**Work task:**
Output the data that follows, keeping every line identical.

**Supplied material:**
◆ ◆ ◆ ◆ ◆ ◆ ◆

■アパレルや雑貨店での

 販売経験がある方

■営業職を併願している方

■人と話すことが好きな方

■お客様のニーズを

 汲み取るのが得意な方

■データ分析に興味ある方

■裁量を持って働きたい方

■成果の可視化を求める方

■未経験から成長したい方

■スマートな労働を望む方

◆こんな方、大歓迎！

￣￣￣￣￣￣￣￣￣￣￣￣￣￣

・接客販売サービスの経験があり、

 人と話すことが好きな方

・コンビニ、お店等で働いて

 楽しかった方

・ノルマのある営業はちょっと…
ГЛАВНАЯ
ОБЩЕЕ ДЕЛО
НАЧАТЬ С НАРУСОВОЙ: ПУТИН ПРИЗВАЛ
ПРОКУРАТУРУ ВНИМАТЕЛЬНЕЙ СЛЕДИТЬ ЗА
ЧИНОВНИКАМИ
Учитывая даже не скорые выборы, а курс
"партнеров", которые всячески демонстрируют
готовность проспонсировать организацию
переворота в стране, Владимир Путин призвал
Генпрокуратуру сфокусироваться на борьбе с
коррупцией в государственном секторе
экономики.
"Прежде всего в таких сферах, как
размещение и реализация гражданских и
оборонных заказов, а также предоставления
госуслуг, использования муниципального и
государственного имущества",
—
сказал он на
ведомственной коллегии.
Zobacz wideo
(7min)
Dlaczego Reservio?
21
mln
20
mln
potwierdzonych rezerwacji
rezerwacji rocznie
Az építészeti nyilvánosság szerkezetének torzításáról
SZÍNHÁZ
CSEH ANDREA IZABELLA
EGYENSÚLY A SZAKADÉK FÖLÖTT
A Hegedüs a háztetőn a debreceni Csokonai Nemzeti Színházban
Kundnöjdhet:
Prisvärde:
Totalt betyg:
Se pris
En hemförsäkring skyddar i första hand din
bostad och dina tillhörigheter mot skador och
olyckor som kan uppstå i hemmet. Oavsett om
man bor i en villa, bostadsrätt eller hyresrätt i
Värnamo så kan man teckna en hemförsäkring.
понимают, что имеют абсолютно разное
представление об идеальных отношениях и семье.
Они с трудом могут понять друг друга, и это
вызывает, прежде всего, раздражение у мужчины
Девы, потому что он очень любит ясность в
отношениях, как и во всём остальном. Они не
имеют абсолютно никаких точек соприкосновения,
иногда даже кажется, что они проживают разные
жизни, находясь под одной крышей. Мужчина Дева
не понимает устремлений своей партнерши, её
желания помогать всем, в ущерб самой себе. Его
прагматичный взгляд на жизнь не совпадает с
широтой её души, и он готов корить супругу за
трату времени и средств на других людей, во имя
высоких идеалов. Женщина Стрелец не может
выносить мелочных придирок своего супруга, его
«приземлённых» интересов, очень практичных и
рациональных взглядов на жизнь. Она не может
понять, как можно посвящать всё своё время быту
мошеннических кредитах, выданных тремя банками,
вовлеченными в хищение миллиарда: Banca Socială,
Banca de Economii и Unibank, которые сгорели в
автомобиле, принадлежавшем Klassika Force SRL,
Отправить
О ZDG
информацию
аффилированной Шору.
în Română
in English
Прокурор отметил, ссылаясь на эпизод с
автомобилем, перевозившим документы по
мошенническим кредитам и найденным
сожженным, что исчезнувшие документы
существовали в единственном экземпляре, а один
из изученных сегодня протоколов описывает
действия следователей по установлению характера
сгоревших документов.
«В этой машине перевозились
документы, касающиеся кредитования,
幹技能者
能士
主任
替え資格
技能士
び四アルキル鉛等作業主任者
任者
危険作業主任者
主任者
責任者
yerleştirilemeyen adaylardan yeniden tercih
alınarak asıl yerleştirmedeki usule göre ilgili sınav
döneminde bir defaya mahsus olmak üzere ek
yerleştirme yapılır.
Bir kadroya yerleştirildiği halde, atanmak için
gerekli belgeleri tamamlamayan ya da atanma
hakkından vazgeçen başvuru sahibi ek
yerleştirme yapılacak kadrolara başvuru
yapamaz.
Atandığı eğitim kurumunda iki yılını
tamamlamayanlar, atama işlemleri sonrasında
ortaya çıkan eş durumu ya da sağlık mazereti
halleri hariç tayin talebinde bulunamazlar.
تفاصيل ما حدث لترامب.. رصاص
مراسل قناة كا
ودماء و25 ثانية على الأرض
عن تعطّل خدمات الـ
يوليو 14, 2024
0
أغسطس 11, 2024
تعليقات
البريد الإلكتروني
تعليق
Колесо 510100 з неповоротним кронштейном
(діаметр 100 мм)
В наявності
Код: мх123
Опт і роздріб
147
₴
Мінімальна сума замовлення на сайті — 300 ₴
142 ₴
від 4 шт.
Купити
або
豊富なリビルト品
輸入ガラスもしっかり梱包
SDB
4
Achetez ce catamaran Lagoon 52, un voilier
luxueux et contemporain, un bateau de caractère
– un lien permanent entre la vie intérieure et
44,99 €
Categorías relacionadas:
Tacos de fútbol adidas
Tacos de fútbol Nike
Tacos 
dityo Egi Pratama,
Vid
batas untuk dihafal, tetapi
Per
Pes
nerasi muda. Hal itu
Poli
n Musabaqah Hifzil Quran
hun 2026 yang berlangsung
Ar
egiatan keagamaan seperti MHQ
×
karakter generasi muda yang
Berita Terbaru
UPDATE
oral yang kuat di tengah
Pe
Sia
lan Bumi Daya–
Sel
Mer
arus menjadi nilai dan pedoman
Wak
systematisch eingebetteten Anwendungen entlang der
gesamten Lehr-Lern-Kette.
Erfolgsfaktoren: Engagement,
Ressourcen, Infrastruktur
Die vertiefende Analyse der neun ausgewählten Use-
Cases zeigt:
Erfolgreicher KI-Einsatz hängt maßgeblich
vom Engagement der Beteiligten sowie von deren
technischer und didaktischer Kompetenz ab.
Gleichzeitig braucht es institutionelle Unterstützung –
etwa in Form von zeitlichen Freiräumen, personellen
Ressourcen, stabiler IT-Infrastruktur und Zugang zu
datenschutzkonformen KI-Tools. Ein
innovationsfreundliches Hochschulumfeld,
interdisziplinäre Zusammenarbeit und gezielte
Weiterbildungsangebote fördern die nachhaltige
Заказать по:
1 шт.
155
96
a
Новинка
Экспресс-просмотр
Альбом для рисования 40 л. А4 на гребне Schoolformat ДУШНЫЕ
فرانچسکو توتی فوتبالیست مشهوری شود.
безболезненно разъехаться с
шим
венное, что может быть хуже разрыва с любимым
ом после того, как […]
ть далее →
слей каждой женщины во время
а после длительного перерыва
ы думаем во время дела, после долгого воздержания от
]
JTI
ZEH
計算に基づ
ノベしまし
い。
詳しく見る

◆ ◆ ◆ ◆ ◆ ◆ ◆

**Result:**
■アパレルや雑貨店での

 販売経験がある方

■営業職を併願している方

■人と話すことが好きな方

■お客様のニーズを

 汲み取るのが得意な方

■データ分析に興味ある方

■裁量を持って働きたい方

■成果の可視化を求める方

■未経験から成長したい方

■スマートな労働を望む方

◆こんな方、大歓迎！

￣￣￣￣￣￣￣￣￣￣￣￣￣￣

・接客販売サービスの経験があり、

 人と話すことが好きな方

・コンビニ、お店等で働いて

 楽しかった方

・ノルマのある営業はちょっと…
ГЛАВНАЯ
ОБЩЕЕ ДЕЛО
НАЧАТЬ С НАРУСОВОЙ: ПУТИН ПРИЗВАЛ
ПРОКУРАТУРУ ВНИМАТЕЛЬНЕЙ СЛЕДИТЬ ЗА
ЧИНОВНИКАМИ
Учитывая даже не скорые выборы, а курс
"партнеров", которые всячески демонстрируют
готовность проспонсировать организацию
переворота в стране, Владимир Путин призвал
Генпрокуратуру сфокусироваться на борьбе с
коррупцией в государственном секторе
экономики.
"Прежде всего в таких сферах, как
размещение и реализация гражданских и
оборонных заказов, а также предоставления
госуслуг, использования муниципального и
государственного имущества",
—
сказал он на
ведомственной коллегии.
Zobacz wideo
(7min)
Dlaczego Reservio?
21
mln
20
mln
potwierdzonych rezerwacji
rezerwacji rocznie
Az építészeti nyilvánosság szerkezetének torzításáról
SZÍNHÁZ
CSEH ANDREA IZABELLA
EGYENSÚLY A SZAKADÉK FÖLÖTT
A Hegedüs a háztetőn a debreceni Csokonai Nemzeti Színházban
Kundnöjdhet:
Prisvärde:
Totalt betyg:
Se pris
En hemförsäkring skyddar i första hand din
bostad och dina tillhörigheter mot skador och
olyckor som kan uppstå i hemmet. Oavsett om
man bor i en villa, bostadsrätt eller hyresrätt i
Värnamo så kan man teckna en hemförsäkring.
понимают, что имеют абсолютно разное
представление об идеальных отношениях и семье.
Они с трудом могут понять друг друга, и это
вызывает, прежде всего, раздражение у мужчины
Девы, потому что он очень любит ясность в
отношениях, как и во всём остальном. Они не
имеют абсолютно никаких точек соприкосновения,
иногда даже кажется, что они проживают разные
жизни, находясь под одной крышей. Мужчина Дева
не понимает устремлений своей партнерши, её
желания помогать всем, в ущерб самой себе. Его
прагматичный взгляд на жизнь не совпадает с
широтой её души, и он готов корить супругу за
трату времени и средств на других людей, во имя
высоких идеалов. Женщина Стрелец не может
выносить мелочных придирок своего супруга, его
«приземлённых» интересов, очень практичных и
рациональных взглядов на жизнь. Она не может
понять, как можно посвящать всё своё время быту
мошеннических кредитах, выданных тремя банками,
вовлеченными в хищение миллиарда: Banca Socială,
Banca de Economii и Unibank, которые сгорели в
автомобиле, принадлежавшем Klassika Force SRL,
Отправить
О ZDG
информацию
аффилированной Шору.
în Română
in English
Прокурор отметил, ссылаясь на эпизод с
автомобилем, перевозившим документы по
мошенническим кредитам и найденным
сожженным, что исчезнувшие документы
существовали в единственном экземпляре, а один
из изученных сегодня протоколов описывает
действия следователей по установлению характера
сгоревших документов.
«В этой машине перевозились
документы, касающиеся кредитования,
幹技能者
能士
主任
替え資格
技能士
び四アルキル鉛等作業主任者
任者
危険作業主任者
主任者
責任者
yerleştirilemeyen adaylardan yeniden tercih
alınarak asıl yerleştirmedeki usule göre ilgili sınav
döneminde bir defaya mahsus olmak üzere ek
yerleştirme yapılır.
Bir kadroya yerleştirildiği halde, atanmak için
gerekli belgeleri tamamlamayan ya da atanma
hakkından vazgeçen başvuru sahibi ek
yerleştirme yapılacak kadrolara başvuru
yapamaz.
Atandığı eğitim kurumunda iki yılını
tamamlamayanlar, atama işlemleri sonrasında
ortaya çıkan eş durumu ya da sağlık mazereti
halleri hariç tayin talebinde bulunamazlar.
تفاصيل ما حدث لترامب.. رصاص
مراسل قناة كا
ودماء و25 ثانية على الأرض
عن تعطّل خدمات الـ
يوليو 14, 2024
0
أغسطس 11, 2024
تعليقات
البريد الإلكتروني
تعليق
Колесо 510100 з неповоротним кронштейном
(діаметр 100 мм)
В наявності
Код: мх123
Опт і роздріб
147
₴
Мінімальна сума замовлення на сайті — 300 ₴
142 ₴
від 4 шт.
Купити
або
豊富なリビルト品
輸入ガラスもしっかり梱包
SDB
4
Achetez ce catamaran Lagoon 52, un voilier
luxueux et contemporain, un bateau de caractère
– un lien permanent entre la vie intérieure et
44,99 €
Categorías relacionadas:
Tacos de fútbol adidas
Tacos de fútbol Nike
Tacos 
dityo Egi Pratama,
Vid
batas untuk dihafal, tetapi
Per
Pes
nerasi muda. Hal itu
Poli
n Musabaqah Hifzil Quran
hun 2026 yang berlangsung
Ar
egiatan keagamaan seperti MHQ
×
karakter generasi muda yang
Berita Terbaru
UPDATE
oral yang kuat di tengah
Pe
Sia
lan Bumi Daya–
Sel
Mer
arus menjadi nilai dan pedoman
Wak
systematisch eingebetteten Anwendungen entlang der
gesamten Lehr-Lern-Kette.
Erfolgsfaktoren: Engagement,
Ressourcen, Infrastruktur
Die vertiefende Analyse der neun ausgewählten Use-
Cases zeigt:
Erfolgreicher KI-Einsatz hängt maßgeblich
vom Engagement der Beteiligten sowie von deren
technischer und didaktischer Kompetenz ab.
Gleichzeitig braucht es institutionelle Unterstützung –
etwa in Form von zeitlichen Freiräumen, personellen
Ressourcen, stabiler IT-Infrastruktur und Zugang zu
datenschutzkonformen KI-Tools. Ein
innovationsfreundliches Hochschulumfeld,
interdisziplinäre Zusammenarbeit und gezielte
Weiterbildungsangebote fördern die nachhaltige
Заказать по:
1 шт.
155
96
a
Новинка
Экспресс-просмотр
Альбом для рисования 40 л. А4 на гребне Schoolformat ДУШНЫЕ
فرانچسکو توتی فوتبالیست مشهوری شود.
безболезненно разъехаться с
шим
венное, что может быть хуже разрыва с любимым
ом после того, как […]
ть далее →
слей каждой женщины во время
а после длительного перерыва
ы думаем во время дела, после долгого воздержания от
]
JTI
ZEH
計算に基づ
ノベしまし
い。
詳しく見る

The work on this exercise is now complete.